Monday, 24 October 2016
We've been hard at work trying to get the house sorted after the move. I now have an office all to myself and that's given me a chance to display most of my box collection.
Above are two boxes by my favourite current designer maker Matthew Burt, have a look at his website http://www.matthewburt.com/
A small two drawer chest by Alan Peters along with another one from Matthew.
A bowl by Alan Peters and a desk box by Peter Lloyd http://finehardwoodboxes.com/
Three boxes by American Phil Weber https://weberboxes.com/
A couple of small ones by John Makepeace and below a highly rippled sycamore box by Peter Lloyd.
Friday, 14 October 2016
Saturday, 8 October 2016
A few weeks ago I was looking at vices to make another work bench. As the three benches I already have, included a Bench Crafted leg vice and two benches with shoulder vices, I wondered if there was a traditional face vice that was worth using. The Ulmia face vice in the Dictum catalogue made some very bold claims about not wracking wherever wood was clamped. Although this vice is sold separately I decided just to buy one of their benches rather than make my own. At just under £1,000 (+ vat) delivered from Germany it seemed very good value.
Three weeks after ordering it arrived, assembly was easy and the base was rock solid despite only having the two stretchers.
The vice did indeed clamp solidly without wracking on both outer sides. The single guide bar passes through a long very tight fitting bushing and I guess this is why the vice doesn't rack. In the excellent instructions there is also the facility to adjust the vice if wracking occurs with wear and use. One of the other things that attracted me was the 5 1/4"gap between the screw and the guide bar, clear down to the floor. This meant a lot of vertical clamping for dovetailing could be done without putting any strain on the vice.
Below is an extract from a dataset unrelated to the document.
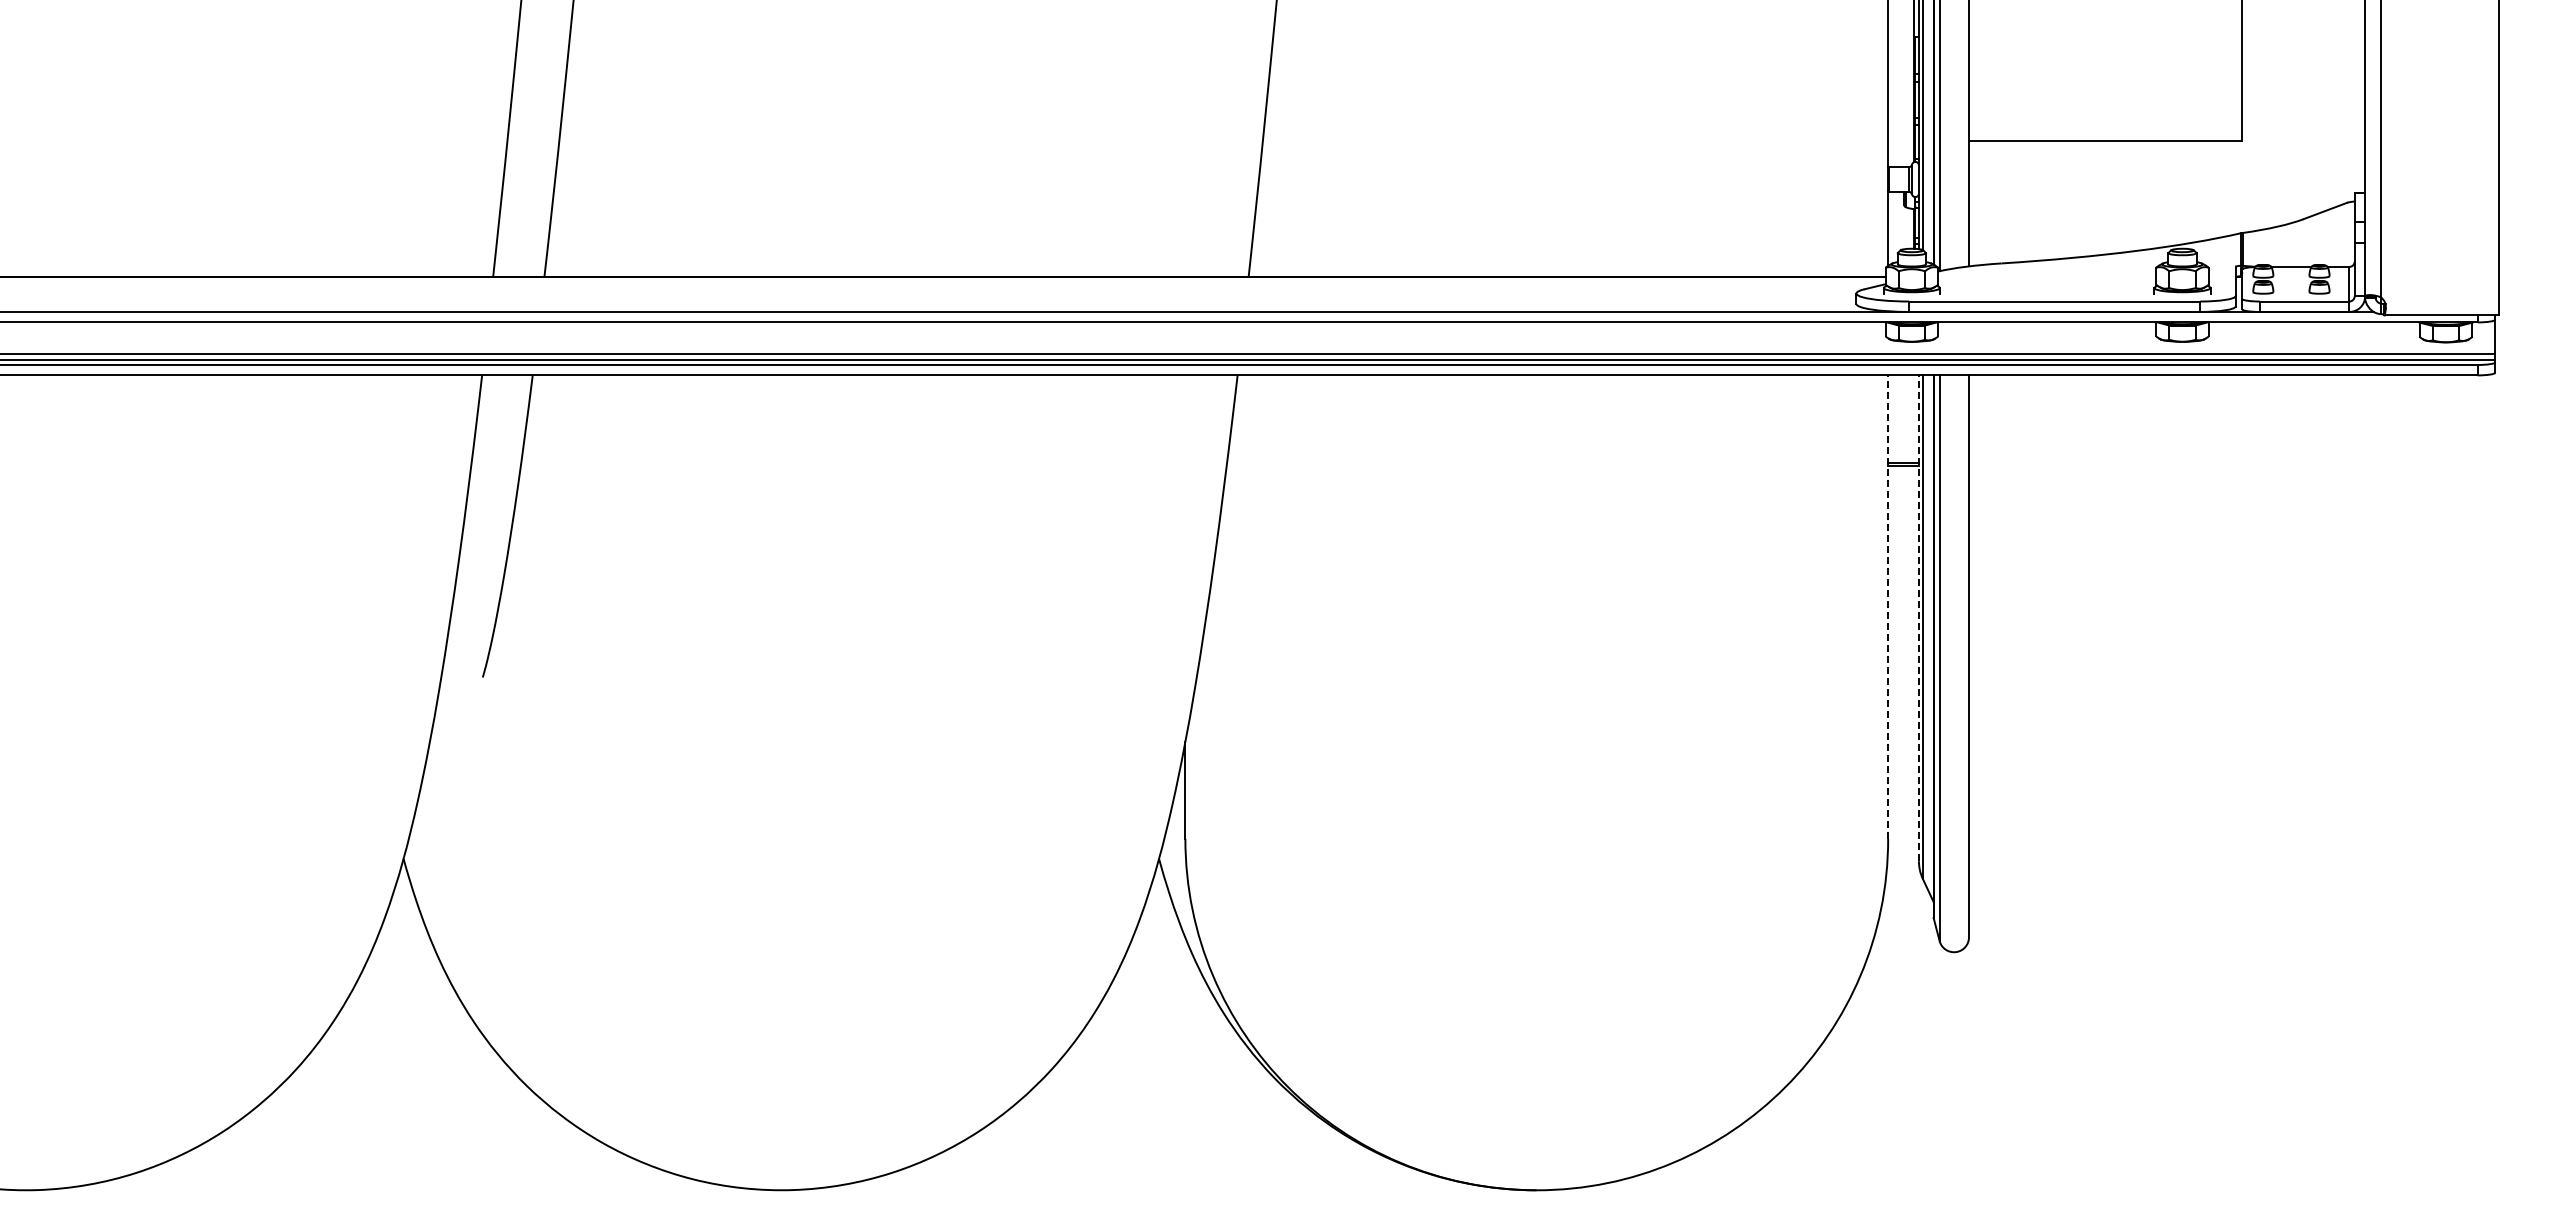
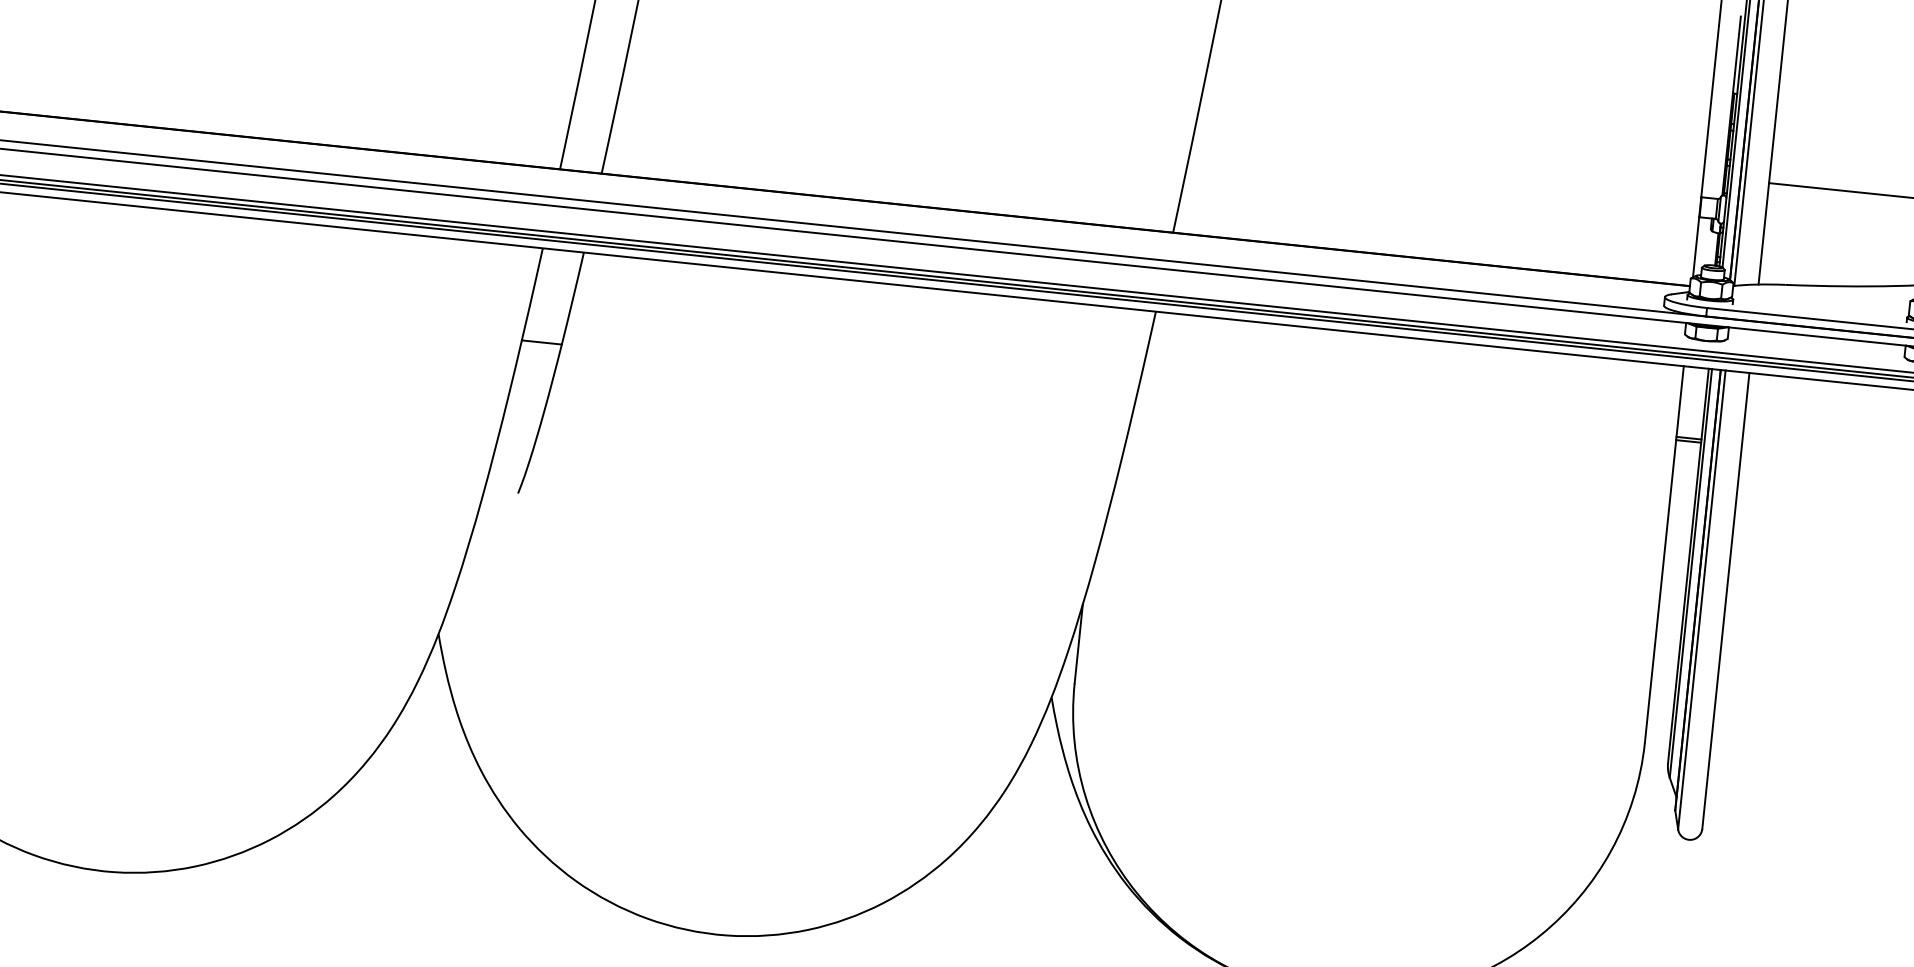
line: (492, 490) -> (541, 342), added
line: (1888, 607) -> (1664, 554), dashed -> solid
line: (1918, 618) -> (1688, 566), dashed -> solid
Although I don't normally use a tail vice this bench came with a very nice one. There is zero play and it stayed level through its full extension. As with the front vice it can be adjusted for wear. The bench comes with four massive aluminium dogs which are 30 mm diameter, not much good for use with other accessories, but will certainly do the job! The whole bench gave the impression of being massive, not in size, but in construction. This small 5' bench weighs in at 100kg (220 lbs). They also make a 2 m long version (6' 6") which is only another £115 and is no doubt more popular but I just didn't have the room.
Ulmia have always had a very good reputation and it's great to see they keeping up their standards.
I was a little surprised to see the top was constructed from shorter lengths of beech instead of full length staves but it is beautifully made and came dead flat with a nice surface finish.
Time will tell how this bench performs but I suspect it will be a pleasure to use.
Wednesday, 5 October 2016
Nathan from the US sent me these pictures of a beautiful walnut sofa table he made, the design is by Matt Cremona. He managed to buy 1,000 board feet (about 80 cube for those in the UK) of the stuff at a very good price, lucky man!
He has used the fine timber very sensitively and the nice finish is Minwax wipe on poly.
The banding and the drawer sides are quartered butternut.
Nathan is saving the wood for special pieces and he has certainly created one here.
Saturday, 1 October 2016
Monday, 26 September 2016
Rod from California sent me this picture and made these very nice comments,
I am really excited that your guide has made a very difficult process much less daunting. I have to admit I was a bit sceptical but all doubts have been brushed aside. My first attempts were cut with a Veritas dovetail saw since I already owned one. Not 100% happy with my results, I ordered the Japanese saw you recommend and I am very impressed with it. Here is a sample of my latest attempt:
Thanks also for all of your YouTube videos demonstrating how cutting dovetails can be achieved by most anyone willing to give it a go! Take care.
Below is the very first dovetails cut by Michael from Melbourne, most impressive! If you can nail it in 3/4" stock then smaller dovetails will be a piece of cake.
Sunday, 25 September 2016
A good customer from Barcelona sent me these pictures of his latest project. This really was built by hand as German has no machinery in his workshop. It took 200 hours to complete.
The drawers are a piston fit, it's always best if possible to design drawers to be longer than they are wide as this makes it easier to achieve.
A nicely fitted panel and some very clean dovetails. I can see he has left the baseline showing which may offend some, but I'm happy either way especially in an open grained timber such as this white oak.
The legs for the stand have been beautifully shaped in black walnut.
A workshop essential, a non marring dead blow mallet, great for encouraging dovetails to seat.
The HNT Gordon spoke shave in action, a great tools and the best spoke shave on the market for working hard woods.
.........and if you were wondering it's purpose, it's a sewing chest.